Beginning with the line where "лесной биомассы. Участившиеся засухи" appears, retype every remaining line of the data below, both the first and last included.

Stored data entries
────────────────────

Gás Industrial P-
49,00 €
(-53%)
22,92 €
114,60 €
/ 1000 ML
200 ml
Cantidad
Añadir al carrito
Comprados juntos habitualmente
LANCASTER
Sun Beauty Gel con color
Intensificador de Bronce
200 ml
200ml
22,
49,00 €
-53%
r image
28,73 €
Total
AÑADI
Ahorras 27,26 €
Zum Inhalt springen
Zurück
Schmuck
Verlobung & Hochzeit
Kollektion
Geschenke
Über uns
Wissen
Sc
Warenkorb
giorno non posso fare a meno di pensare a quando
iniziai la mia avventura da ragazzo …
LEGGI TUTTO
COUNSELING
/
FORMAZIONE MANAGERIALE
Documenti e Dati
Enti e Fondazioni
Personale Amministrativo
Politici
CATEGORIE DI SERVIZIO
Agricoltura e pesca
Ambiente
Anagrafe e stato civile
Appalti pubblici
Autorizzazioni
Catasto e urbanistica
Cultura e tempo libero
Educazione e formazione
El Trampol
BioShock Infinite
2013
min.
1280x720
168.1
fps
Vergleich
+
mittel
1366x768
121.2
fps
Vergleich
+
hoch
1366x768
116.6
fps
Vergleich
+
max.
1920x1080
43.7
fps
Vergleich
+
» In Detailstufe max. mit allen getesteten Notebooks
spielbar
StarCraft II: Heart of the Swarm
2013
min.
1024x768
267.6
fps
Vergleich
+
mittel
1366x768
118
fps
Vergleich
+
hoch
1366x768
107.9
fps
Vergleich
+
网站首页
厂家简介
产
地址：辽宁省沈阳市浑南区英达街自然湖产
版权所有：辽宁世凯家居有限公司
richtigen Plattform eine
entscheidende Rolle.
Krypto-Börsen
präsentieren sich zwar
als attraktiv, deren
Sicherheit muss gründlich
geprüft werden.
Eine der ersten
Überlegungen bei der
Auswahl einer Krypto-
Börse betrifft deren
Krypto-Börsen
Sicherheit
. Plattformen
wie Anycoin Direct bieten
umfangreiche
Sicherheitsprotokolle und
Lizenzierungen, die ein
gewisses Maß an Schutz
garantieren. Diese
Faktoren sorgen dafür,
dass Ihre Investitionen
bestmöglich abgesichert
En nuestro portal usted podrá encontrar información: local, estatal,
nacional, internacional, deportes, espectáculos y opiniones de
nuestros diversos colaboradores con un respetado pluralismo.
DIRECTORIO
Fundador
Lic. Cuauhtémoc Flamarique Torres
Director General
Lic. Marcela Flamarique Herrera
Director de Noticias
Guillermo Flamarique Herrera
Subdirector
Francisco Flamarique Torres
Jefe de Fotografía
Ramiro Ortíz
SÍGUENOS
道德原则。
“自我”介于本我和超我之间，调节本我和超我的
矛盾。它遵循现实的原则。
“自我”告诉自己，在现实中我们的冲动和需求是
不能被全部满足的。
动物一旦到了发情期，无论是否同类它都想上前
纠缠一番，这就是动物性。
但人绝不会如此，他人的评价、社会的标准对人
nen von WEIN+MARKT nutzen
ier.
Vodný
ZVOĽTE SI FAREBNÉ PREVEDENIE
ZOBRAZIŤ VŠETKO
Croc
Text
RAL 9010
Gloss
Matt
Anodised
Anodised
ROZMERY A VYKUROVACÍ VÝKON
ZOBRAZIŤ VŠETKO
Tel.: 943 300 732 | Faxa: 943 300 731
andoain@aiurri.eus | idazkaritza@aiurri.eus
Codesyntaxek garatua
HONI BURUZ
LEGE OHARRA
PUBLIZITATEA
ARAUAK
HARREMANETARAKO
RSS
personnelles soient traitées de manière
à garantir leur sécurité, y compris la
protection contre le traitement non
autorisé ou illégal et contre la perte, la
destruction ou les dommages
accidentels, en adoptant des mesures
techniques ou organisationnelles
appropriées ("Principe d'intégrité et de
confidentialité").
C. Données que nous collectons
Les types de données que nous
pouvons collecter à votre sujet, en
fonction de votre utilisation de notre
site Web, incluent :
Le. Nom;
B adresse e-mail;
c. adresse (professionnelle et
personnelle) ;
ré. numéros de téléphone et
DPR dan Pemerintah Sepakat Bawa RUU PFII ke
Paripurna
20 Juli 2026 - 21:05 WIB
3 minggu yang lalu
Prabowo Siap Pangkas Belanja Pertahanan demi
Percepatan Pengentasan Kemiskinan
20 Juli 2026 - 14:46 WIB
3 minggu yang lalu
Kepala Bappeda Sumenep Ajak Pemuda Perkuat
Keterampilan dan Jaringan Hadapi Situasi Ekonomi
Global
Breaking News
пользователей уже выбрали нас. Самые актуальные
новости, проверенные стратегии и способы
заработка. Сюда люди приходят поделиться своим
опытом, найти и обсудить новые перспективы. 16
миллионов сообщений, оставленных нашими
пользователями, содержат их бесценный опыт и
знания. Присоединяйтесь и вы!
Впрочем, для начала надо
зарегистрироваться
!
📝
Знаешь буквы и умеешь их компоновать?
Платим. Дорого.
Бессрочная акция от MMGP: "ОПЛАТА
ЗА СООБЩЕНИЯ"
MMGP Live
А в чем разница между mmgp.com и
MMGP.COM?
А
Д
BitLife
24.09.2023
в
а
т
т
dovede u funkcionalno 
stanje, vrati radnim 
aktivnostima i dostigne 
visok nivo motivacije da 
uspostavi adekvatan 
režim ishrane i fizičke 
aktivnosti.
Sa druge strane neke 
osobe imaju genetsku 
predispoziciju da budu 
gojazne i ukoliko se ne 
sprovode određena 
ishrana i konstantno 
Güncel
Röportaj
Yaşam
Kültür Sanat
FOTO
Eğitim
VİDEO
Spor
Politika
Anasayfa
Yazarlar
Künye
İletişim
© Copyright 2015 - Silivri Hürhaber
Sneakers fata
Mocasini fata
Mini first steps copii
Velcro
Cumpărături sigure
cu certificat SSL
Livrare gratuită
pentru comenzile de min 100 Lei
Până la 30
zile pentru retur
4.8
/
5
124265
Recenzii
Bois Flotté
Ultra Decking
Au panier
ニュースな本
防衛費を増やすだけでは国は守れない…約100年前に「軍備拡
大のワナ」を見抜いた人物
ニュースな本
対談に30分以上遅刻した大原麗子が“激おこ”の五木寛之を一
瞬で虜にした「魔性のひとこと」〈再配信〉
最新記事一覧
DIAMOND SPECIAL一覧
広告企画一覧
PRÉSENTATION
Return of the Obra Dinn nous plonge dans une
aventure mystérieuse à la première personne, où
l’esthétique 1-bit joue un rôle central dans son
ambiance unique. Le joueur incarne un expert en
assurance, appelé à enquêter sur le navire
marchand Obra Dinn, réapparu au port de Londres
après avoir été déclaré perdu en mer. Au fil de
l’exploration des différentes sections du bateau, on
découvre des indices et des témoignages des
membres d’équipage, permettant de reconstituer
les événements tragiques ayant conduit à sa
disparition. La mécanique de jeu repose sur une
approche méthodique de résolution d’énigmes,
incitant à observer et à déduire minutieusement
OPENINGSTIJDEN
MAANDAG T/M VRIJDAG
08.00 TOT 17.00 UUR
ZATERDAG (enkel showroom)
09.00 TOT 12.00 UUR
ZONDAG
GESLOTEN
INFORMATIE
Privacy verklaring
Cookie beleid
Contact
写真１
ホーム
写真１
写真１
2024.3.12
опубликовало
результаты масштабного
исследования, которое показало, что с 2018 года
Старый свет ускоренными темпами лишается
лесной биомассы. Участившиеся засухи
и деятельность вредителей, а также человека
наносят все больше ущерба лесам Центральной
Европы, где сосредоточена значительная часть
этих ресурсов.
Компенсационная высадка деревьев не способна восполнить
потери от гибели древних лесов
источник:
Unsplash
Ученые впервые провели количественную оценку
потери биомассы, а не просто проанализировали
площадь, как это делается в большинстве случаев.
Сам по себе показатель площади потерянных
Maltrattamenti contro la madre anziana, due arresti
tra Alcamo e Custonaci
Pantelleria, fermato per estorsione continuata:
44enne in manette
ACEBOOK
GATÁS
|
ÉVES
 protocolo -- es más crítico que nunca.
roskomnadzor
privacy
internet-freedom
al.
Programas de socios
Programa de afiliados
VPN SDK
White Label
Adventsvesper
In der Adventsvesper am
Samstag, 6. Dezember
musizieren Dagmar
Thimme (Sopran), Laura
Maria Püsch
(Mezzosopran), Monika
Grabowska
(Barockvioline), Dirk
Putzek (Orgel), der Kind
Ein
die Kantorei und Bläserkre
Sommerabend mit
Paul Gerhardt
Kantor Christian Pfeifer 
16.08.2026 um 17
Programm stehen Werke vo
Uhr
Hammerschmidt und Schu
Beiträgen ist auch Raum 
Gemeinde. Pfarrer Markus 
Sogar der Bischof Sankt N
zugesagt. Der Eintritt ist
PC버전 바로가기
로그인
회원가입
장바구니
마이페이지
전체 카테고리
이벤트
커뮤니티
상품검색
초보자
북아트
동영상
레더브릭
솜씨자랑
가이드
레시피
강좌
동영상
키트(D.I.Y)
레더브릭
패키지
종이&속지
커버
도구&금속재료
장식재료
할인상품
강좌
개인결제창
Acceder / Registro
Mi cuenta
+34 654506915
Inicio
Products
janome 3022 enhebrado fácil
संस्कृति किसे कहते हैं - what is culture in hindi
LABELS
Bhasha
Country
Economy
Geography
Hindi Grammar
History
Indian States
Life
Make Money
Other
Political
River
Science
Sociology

────────────────────

Answer area:
лесной биомассы. Участившиеся засухи
и деятельность вредителей, а также человека
наносят все больше ущерба лесам Центральной
Европы, где сосредоточена значительная часть
этих ресурсов.
Компенсационная высадка деревьев не способна восполнить
потери от гибели древних лесов
источник:
Unsplash
Ученые впервые провели количественную оценку
потери биомассы, а не просто проанализировали
площадь, как это делается в большинстве случаев.
Сам по себе показатель площади потерянных
Maltrattamenti contro la madre anziana, due arresti
tra Alcamo e Custonaci
Pantelleria, fermato per estorsione continuata:
44enne in manette
ACEBOOK
GATÁS
|
ÉVES
 protocolo -- es más crítico que nunca.
roskomnadzor
privacy
internet-freedom
al.
Programas de socios
Programa de afiliados
VPN SDK
White Label
Adventsvesper
In der Adventsvesper am
Samstag, 6. Dezember
musizieren Dagmar
Thimme (Sopran), Laura
Maria Püsch
(Mezzosopran), Monika
Grabowska
(Barockvioline), Dirk
Putzek (Orgel), der Kind
Ein
die Kantorei und Bläserkre
Sommerabend mit
Paul Gerhardt
Kantor Christian Pfeifer 
16.08.2026 um 17
Programm stehen Werke vo
Uhr
Hammerschmidt und Schu
Beiträgen ist auch Raum 
Gemeinde. Pfarrer Markus 
Sogar der Bischof Sankt N
zugesagt. Der Eintritt ist
PC버전 바로가기
로그인
회원가입
장바구니
마이페이지
전체 카테고리
이벤트
커뮤니티
상품검색
초보자
북아트
동영상
레더브릭
솜씨자랑
가이드
레시피
강좌
동영상
키트(D.I.Y)
레더브릭
패키지
종이&속지
커버
도구&금속재료
장식재료
할인상품
강좌
개인결제창
Acceder / Registro
Mi cuenta
+34 654506915
Inicio
Products
janome 3022 enhebrado fácil
संस्कृति किसे कहते हैं - what is culture in hindi
LABELS
Bhasha
Country
Economy
Geography
Hindi Grammar
History
Indian States
Life
Make Money
Other
Political
River
Science
Sociology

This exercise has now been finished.